The regional picture
Belarus is now the fifth European country with a Russia-style “LGBT propaganda” law on the books, joining Russia itself, Hungary (still in effect pending Tuesday’s ECJ ruling), Georgia, and Kyrgyzstan on the CIS periphery. Slovakia, Bulgaria and Romania have considered similar legislation in the past three years without passing it. The pattern is coherent: these are countries whose governments need a culturally cheap wedge issue, a distraction from economic fragility, and a gesture of alignment with Moscow’s social vision.
The Belarus law is, in that sense, fully expected. It arrives right on schedule for a regime whose relationship with the Kremlin deepened after 2020. What makes it noteworthy is not the surprise — there wasn’t any — but the velocity. The bill moved from first reading to presidential signature in under six months. In a functioning parliamentary system that might be normal. In Belarus it confirms that the regime wanted it, that Moscow wanted it, and that nobody inside the system was interested in slowing it down.

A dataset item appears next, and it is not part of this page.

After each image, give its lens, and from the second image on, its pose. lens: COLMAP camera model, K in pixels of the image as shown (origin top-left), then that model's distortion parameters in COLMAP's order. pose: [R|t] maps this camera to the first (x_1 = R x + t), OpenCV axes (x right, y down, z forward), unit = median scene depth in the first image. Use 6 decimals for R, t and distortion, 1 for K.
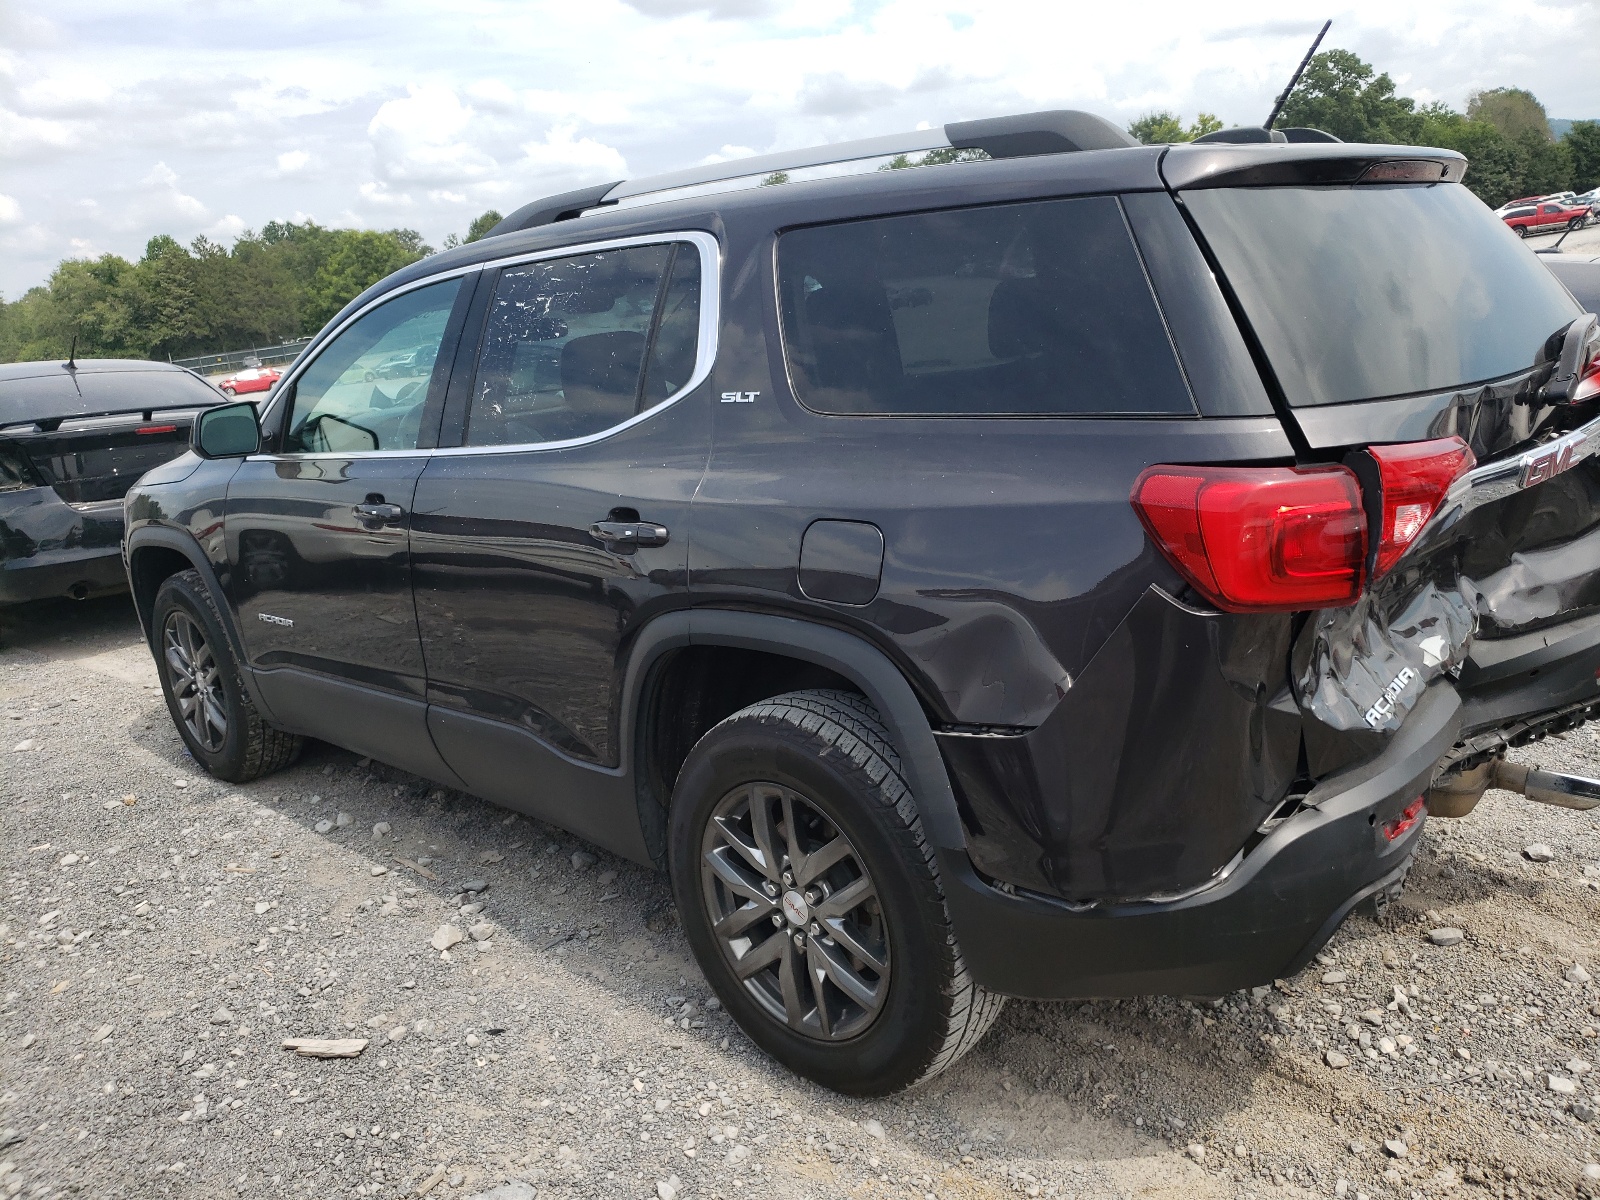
lens RADIAL K [[1197.4, 0, 800.0], [0, 1197.4, 600.0], [0, 0, 1]] dist [0.000245, 0.002980]
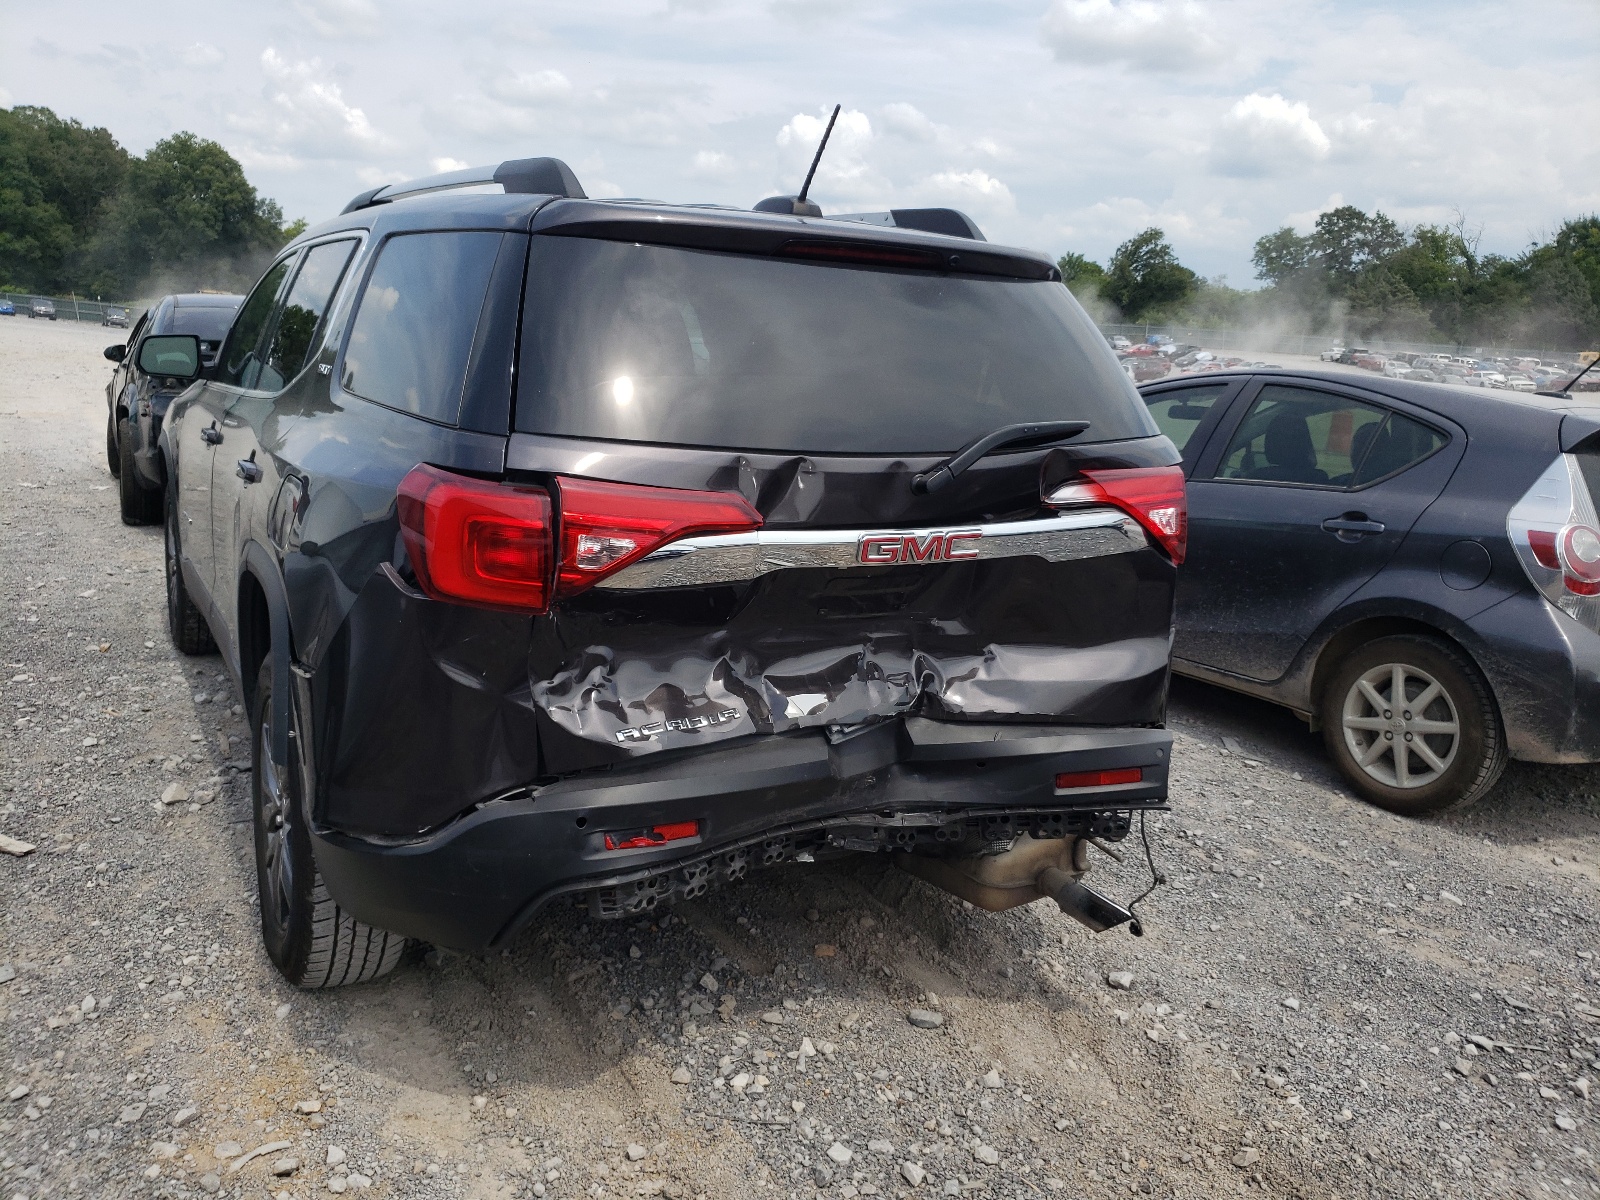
lens RADIAL K [[1197.4, 0, 800.0], [0, 1197.4, 600.0], [0, 0, 1]] dist [0.000245, 0.002980]
pose [[0.948476, 0.200745, -0.245144, 0.636038], [-0.207328, 0.978271, -0.001072, -0.038766], [0.239602, 0.051842, 0.969486, -0.010767]]
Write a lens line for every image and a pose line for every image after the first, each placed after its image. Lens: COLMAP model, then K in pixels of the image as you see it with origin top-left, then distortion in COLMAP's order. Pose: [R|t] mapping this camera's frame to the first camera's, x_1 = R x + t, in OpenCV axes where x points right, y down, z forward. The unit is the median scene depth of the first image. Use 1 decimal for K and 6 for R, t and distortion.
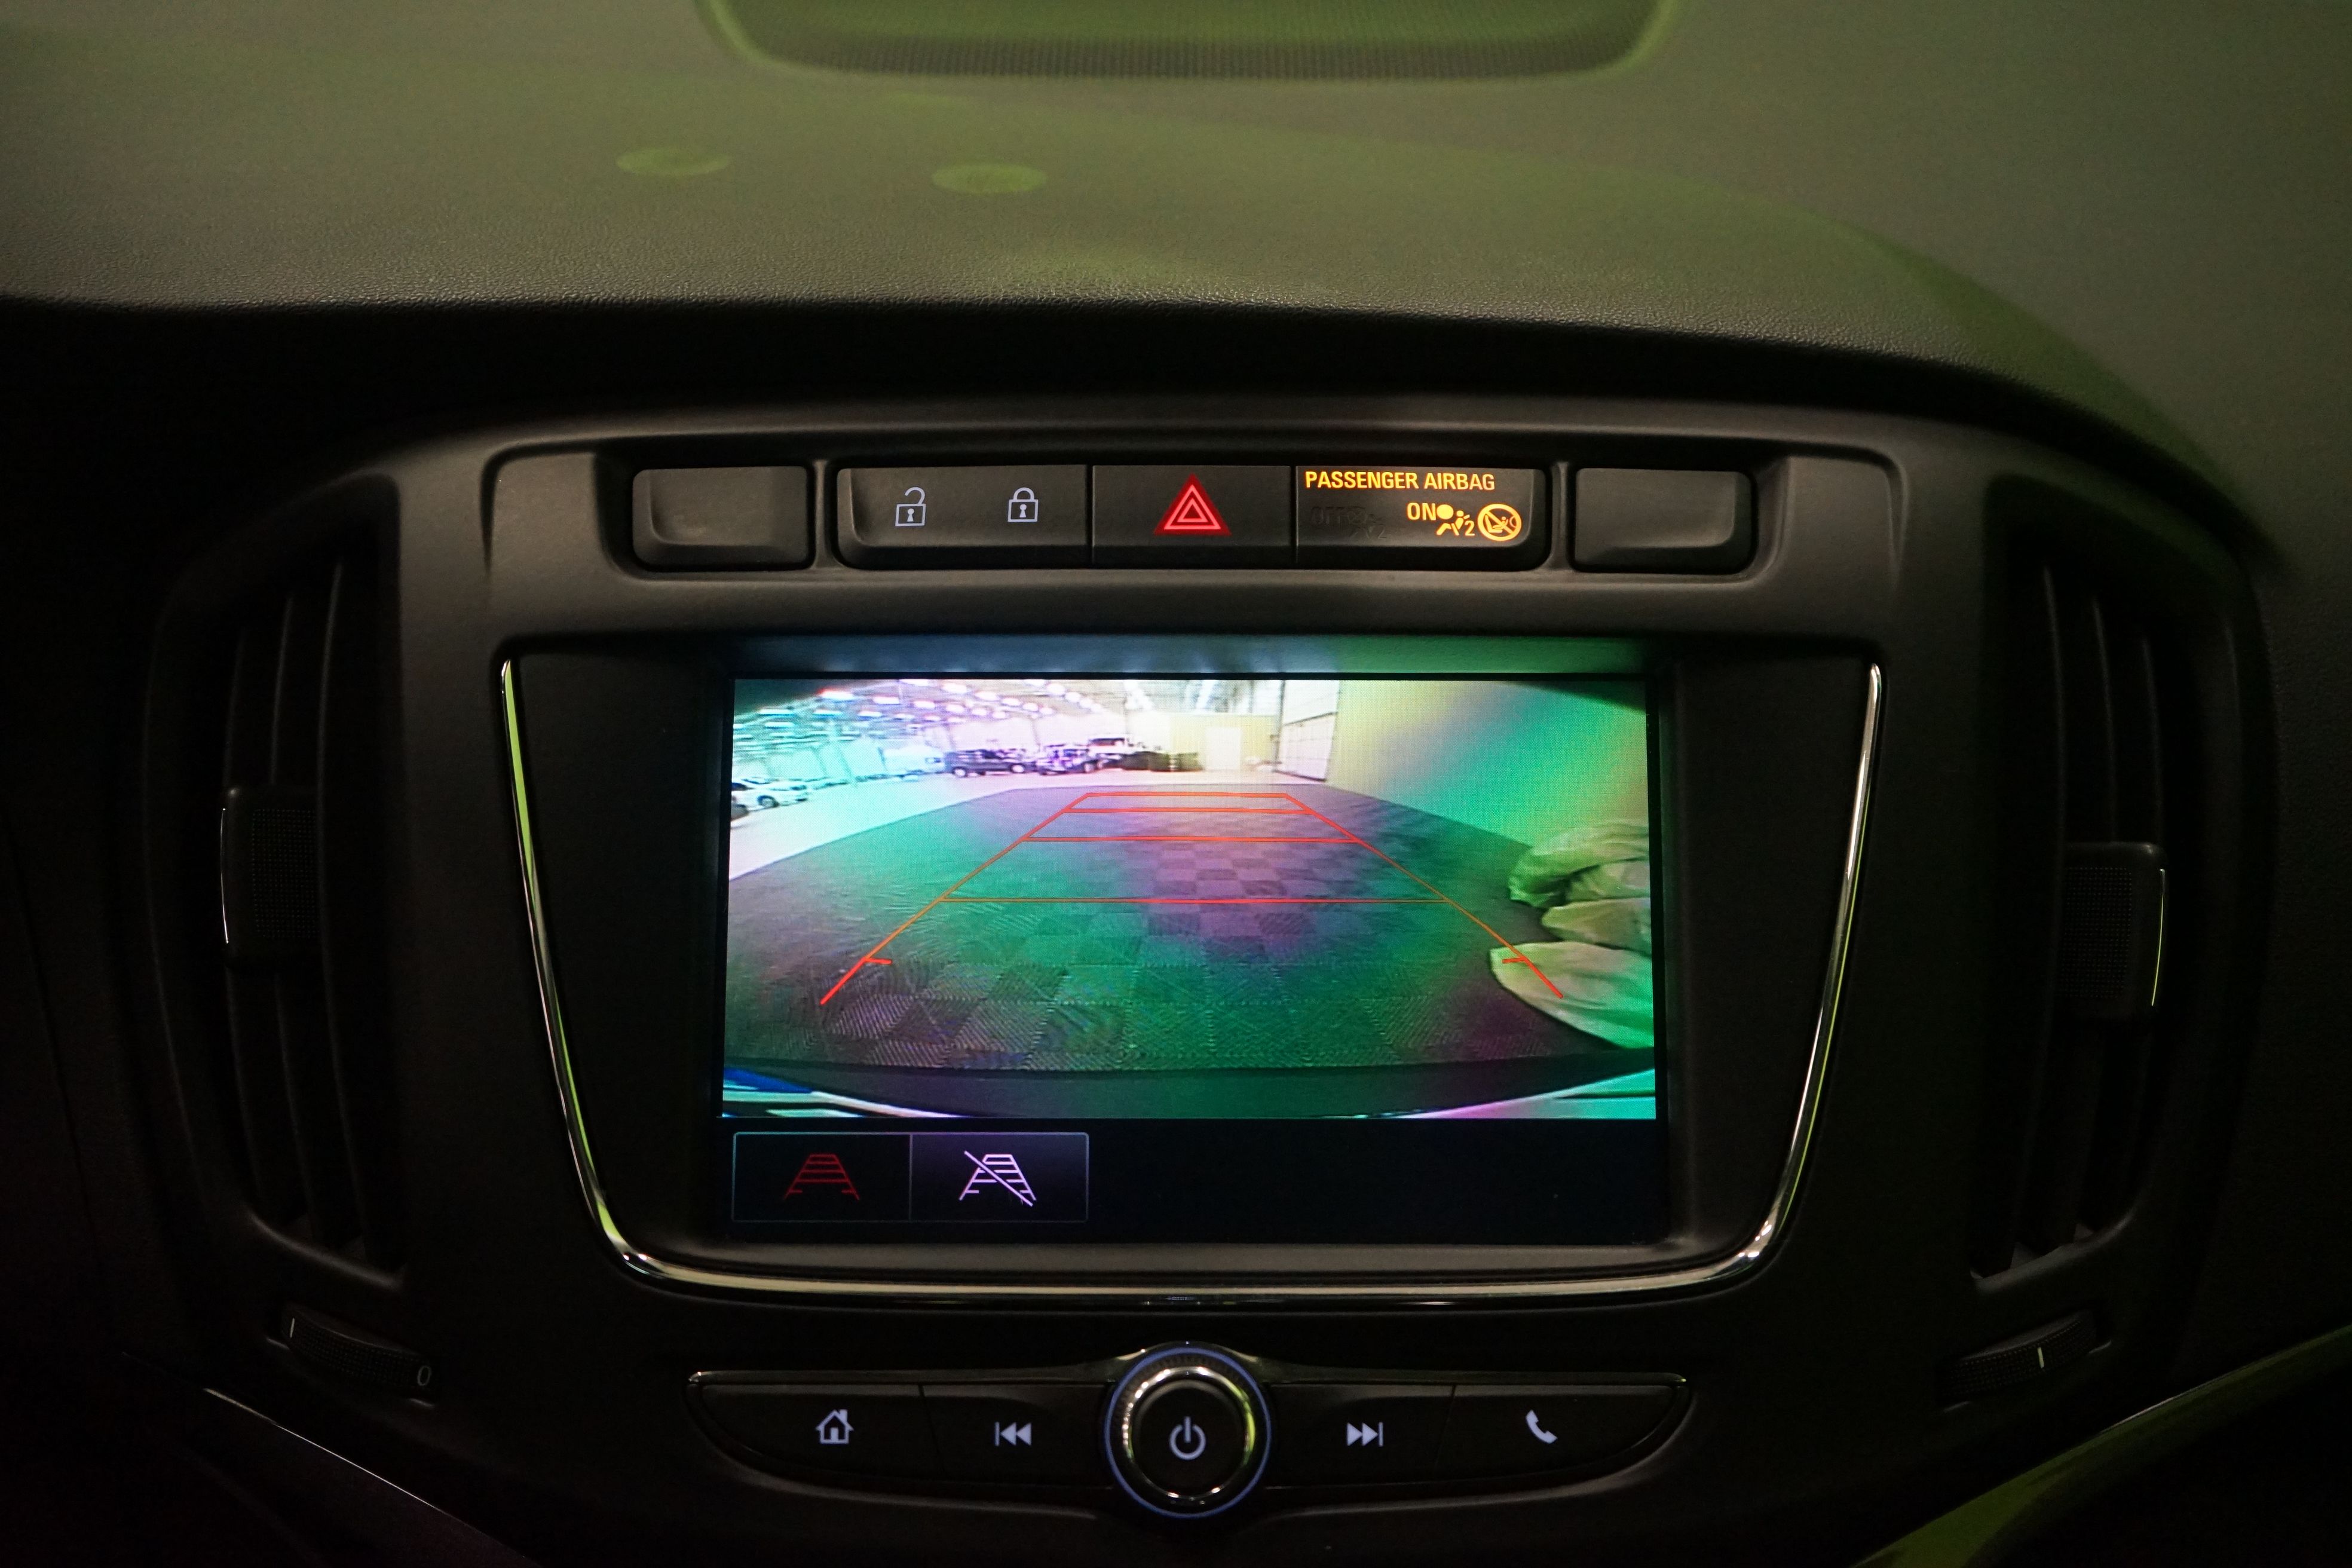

For LGBTQ+ Belarusians still in the country, the options have narrowed again. For the exiled community in Lithuania, Poland and Ukraine, there is more work to do. And for everyone trying to track how Russia-style “traditional values” legislation spreads across Eastern Europe, the new law is a data point worth bookmarking — because the next country considering a similar bill will point to Belarus as a precedent that survived its own UN condemnation.